» **INSTRUCTIONS TO FOLLOW**:
Please reproduce the data below exactly, from the first line through the line containing "68, 213, 256)", and leave every later line out.

(Stored data)
=-=-=-=-=

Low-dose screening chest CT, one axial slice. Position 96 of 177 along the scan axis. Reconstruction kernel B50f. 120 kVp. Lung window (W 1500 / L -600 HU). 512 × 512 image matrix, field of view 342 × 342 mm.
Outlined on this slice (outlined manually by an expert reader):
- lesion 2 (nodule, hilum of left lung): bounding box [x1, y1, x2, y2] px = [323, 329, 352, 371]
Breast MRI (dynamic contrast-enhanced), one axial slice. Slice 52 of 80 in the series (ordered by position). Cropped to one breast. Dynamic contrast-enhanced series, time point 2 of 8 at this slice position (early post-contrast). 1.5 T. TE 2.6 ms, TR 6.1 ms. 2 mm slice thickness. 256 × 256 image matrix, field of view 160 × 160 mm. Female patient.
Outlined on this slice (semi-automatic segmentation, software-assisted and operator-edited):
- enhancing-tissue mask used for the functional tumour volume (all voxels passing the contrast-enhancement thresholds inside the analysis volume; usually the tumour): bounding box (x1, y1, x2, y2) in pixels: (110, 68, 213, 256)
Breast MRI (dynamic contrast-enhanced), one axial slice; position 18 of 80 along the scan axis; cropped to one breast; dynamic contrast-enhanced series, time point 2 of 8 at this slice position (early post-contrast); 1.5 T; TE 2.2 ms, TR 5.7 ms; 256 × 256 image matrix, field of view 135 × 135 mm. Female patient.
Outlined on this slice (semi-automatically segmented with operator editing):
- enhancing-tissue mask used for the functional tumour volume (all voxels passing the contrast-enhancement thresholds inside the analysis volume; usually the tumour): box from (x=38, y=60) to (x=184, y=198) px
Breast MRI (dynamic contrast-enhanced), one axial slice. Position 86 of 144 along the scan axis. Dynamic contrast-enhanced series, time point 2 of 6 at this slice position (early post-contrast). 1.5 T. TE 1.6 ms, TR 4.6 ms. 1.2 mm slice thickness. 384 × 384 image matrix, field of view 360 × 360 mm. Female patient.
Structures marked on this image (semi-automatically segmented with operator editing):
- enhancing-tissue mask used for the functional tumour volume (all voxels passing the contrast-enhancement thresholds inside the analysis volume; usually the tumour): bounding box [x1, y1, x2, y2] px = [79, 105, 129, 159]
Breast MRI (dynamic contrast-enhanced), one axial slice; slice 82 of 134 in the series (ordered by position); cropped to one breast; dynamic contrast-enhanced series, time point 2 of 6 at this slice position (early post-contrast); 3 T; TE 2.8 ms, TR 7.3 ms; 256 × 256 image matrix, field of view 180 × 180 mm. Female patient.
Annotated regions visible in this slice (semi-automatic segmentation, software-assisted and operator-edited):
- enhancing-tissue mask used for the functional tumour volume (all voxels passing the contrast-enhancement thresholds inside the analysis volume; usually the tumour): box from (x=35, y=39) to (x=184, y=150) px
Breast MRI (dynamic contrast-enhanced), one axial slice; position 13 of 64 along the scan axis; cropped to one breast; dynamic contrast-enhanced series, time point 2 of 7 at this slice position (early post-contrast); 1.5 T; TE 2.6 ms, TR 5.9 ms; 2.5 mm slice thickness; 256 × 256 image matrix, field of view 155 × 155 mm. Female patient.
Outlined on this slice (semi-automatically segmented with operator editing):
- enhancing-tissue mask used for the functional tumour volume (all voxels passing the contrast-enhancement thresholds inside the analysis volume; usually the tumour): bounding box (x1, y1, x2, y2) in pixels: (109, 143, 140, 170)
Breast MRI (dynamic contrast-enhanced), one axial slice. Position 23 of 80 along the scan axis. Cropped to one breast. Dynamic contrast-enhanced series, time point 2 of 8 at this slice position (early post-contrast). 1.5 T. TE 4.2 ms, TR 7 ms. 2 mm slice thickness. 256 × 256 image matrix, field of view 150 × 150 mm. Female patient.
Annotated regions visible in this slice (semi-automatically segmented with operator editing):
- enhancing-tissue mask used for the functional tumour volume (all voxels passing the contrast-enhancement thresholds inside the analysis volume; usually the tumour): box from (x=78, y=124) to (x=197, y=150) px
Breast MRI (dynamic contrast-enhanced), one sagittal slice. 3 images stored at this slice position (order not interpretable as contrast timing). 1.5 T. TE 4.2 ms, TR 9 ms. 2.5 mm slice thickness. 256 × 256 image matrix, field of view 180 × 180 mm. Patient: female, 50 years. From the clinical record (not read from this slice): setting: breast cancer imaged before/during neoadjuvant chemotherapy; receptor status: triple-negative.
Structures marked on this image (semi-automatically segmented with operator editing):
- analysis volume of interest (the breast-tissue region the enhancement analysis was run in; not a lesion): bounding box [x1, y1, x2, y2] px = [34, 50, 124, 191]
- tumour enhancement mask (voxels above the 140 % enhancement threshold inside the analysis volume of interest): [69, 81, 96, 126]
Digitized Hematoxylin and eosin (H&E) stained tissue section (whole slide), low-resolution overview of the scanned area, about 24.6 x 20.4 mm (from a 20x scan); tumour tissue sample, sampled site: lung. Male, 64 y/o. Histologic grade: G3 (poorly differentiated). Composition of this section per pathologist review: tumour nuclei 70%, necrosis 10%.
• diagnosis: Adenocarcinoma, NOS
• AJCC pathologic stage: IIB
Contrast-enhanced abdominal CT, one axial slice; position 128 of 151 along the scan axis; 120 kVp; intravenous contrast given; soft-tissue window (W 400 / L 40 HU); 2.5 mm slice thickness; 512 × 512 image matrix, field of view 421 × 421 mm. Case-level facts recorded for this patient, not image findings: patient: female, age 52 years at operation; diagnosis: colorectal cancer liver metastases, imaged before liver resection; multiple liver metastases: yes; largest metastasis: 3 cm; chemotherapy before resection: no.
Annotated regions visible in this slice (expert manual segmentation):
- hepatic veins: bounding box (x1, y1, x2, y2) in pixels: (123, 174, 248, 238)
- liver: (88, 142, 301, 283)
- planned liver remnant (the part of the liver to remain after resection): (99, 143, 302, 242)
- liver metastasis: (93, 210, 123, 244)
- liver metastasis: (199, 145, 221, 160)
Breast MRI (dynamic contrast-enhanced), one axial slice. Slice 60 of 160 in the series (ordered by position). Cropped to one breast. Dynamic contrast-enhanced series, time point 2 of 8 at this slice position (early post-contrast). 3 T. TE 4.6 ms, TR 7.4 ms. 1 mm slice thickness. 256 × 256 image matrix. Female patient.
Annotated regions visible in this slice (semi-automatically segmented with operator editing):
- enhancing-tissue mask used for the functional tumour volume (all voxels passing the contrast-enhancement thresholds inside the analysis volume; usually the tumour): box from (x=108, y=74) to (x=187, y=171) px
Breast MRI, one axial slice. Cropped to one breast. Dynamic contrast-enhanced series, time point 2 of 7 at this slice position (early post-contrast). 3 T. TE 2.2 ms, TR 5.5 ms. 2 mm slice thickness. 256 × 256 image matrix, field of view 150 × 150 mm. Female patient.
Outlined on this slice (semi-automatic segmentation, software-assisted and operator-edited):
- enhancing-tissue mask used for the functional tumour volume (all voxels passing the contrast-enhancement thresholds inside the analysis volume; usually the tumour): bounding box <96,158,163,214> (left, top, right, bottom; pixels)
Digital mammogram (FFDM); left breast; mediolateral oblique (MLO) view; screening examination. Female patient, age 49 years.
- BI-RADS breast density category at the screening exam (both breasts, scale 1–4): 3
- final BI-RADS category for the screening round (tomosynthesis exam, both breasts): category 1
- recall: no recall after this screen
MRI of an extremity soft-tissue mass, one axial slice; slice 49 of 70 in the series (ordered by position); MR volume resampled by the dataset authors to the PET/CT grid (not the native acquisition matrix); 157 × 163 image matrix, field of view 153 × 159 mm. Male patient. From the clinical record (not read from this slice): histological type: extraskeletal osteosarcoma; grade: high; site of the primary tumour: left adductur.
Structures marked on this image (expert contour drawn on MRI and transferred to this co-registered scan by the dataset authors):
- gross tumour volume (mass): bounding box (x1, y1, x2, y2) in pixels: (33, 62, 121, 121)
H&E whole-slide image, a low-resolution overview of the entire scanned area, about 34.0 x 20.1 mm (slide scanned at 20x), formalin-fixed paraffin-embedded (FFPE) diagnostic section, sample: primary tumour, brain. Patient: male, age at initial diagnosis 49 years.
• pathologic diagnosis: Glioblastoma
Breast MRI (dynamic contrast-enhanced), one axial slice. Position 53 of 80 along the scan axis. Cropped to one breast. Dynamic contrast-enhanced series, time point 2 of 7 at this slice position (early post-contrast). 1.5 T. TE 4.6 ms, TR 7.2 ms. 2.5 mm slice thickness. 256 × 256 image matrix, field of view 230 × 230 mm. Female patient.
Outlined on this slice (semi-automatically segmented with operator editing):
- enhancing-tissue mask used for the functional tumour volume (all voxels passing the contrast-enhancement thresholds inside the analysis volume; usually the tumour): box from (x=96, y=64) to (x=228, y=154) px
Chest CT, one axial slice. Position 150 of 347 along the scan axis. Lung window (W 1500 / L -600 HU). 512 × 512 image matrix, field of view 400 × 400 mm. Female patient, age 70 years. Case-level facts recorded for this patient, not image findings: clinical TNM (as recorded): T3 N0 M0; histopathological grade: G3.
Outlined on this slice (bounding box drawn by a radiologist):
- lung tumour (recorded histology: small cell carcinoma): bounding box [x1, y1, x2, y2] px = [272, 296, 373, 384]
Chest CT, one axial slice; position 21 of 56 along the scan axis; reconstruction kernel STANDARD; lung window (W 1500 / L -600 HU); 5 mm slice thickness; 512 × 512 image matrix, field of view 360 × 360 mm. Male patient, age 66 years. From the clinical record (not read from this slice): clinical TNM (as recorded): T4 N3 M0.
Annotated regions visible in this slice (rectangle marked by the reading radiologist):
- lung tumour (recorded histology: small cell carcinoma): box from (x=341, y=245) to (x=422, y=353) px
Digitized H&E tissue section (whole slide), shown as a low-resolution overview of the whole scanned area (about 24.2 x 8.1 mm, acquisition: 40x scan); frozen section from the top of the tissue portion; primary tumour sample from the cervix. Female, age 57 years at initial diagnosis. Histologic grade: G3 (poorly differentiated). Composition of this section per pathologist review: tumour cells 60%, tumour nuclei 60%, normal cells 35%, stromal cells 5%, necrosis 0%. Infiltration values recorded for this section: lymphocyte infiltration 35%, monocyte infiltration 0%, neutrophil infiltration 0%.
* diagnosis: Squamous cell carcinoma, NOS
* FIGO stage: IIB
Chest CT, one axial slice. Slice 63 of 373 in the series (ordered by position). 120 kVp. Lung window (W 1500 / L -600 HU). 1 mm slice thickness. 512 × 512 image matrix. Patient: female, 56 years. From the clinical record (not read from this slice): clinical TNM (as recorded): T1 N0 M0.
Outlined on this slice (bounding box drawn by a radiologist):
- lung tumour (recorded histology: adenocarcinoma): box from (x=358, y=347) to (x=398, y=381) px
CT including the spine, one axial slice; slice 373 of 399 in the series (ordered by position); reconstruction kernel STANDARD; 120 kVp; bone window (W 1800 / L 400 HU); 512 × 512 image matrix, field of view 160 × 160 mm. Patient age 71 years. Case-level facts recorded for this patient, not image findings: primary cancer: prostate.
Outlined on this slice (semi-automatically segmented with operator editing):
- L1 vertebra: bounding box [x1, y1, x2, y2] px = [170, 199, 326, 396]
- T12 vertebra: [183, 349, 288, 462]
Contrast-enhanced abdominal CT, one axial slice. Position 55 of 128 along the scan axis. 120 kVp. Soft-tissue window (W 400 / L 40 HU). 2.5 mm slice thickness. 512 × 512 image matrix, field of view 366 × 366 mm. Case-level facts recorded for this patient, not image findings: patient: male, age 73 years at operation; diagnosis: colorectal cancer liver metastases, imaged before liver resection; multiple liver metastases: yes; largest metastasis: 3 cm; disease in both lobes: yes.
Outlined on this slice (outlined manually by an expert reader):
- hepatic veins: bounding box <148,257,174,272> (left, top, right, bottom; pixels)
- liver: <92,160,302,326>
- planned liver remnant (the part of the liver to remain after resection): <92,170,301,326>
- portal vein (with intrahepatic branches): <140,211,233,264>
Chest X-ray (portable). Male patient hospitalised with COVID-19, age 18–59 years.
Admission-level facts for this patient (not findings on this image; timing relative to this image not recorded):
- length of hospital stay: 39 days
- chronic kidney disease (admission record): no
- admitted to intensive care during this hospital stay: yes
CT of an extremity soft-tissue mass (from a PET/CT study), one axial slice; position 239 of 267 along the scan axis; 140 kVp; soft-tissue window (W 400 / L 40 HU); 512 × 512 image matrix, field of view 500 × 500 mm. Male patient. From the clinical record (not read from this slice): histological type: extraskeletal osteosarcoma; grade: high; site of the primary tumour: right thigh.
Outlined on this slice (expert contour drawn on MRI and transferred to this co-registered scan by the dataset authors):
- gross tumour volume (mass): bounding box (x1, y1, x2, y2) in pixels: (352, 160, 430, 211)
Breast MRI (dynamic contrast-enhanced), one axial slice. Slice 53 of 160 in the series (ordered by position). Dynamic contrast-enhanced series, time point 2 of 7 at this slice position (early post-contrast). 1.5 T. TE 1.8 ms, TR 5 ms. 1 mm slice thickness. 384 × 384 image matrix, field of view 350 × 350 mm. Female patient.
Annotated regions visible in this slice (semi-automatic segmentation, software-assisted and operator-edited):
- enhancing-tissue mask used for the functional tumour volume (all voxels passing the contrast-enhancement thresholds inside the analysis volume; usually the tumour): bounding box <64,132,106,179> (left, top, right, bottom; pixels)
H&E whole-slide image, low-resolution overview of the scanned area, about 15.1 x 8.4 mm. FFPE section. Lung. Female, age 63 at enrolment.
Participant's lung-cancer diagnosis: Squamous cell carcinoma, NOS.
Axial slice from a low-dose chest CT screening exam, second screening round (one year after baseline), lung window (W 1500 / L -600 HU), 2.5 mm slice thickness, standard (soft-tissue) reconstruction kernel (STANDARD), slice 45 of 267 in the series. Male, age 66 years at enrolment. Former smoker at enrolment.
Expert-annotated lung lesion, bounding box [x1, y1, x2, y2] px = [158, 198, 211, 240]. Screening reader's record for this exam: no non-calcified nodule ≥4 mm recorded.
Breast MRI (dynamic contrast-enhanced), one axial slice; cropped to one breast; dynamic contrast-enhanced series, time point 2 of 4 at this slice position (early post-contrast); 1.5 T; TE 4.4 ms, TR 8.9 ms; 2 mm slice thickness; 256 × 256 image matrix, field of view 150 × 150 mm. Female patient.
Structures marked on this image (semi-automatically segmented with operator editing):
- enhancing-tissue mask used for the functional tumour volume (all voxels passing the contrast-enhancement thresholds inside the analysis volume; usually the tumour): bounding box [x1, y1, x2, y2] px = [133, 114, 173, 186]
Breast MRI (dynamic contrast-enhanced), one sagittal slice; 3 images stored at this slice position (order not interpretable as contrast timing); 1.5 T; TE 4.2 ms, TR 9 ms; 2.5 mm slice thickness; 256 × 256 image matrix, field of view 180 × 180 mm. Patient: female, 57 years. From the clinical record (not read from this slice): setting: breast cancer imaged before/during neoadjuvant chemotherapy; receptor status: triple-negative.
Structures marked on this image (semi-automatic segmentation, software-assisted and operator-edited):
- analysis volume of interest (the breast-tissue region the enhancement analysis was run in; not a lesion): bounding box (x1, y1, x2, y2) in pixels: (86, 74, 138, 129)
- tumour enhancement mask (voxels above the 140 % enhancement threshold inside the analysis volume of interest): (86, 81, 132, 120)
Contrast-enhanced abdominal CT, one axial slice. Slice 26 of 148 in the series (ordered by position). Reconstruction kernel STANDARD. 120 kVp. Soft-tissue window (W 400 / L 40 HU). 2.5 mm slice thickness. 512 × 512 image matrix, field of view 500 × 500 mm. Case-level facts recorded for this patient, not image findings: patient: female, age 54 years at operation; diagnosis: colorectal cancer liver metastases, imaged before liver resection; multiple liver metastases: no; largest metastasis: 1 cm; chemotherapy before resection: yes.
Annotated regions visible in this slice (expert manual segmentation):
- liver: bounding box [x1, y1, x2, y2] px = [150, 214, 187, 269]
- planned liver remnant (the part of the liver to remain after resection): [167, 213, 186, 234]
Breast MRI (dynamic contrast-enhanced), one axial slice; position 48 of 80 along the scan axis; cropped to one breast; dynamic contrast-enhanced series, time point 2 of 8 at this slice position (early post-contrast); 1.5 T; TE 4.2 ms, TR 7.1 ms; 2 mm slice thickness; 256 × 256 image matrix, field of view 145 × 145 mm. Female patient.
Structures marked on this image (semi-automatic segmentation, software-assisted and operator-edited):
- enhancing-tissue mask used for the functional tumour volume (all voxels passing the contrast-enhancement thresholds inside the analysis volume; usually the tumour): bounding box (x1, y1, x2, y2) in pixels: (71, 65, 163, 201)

=-=-=-=-=

» **RESPONSE AREA**:
Low-dose screening chest CT, one axial slice. Position 96 of 177 along the scan axis. Reconstruction kernel B50f. 120 kVp. Lung window (W 1500 / L -600 HU). 512 × 512 image matrix, field of view 342 × 342 mm.
Outlined on this slice (outlined manually by an expert reader):
- lesion 2 (nodule, hilum of left lung): bounding box [x1, y1, x2, y2] px = [323, 329, 352, 371]
Breast MRI (dynamic contrast-enhanced), one axial slice. Slice 52 of 80 in the series (ordered by position). Cropped to one breast. Dynamic contrast-enhanced series, time point 2 of 8 at this slice position (early post-contrast). 1.5 T. TE 2.6 ms, TR 6.1 ms. 2 mm slice thickness. 256 × 256 image matrix, field of view 160 × 160 mm. Female patient.
Outlined on this slice (semi-automatic segmentation, software-assisted and operator-edited):
- enhancing-tissue mask used for the functional tumour volume (all voxels passing the contrast-enhancement thresholds inside the analysis volume; usually the tumour): bounding box (x1, y1, x2, y2) in pixels: (110, 68, 213, 256)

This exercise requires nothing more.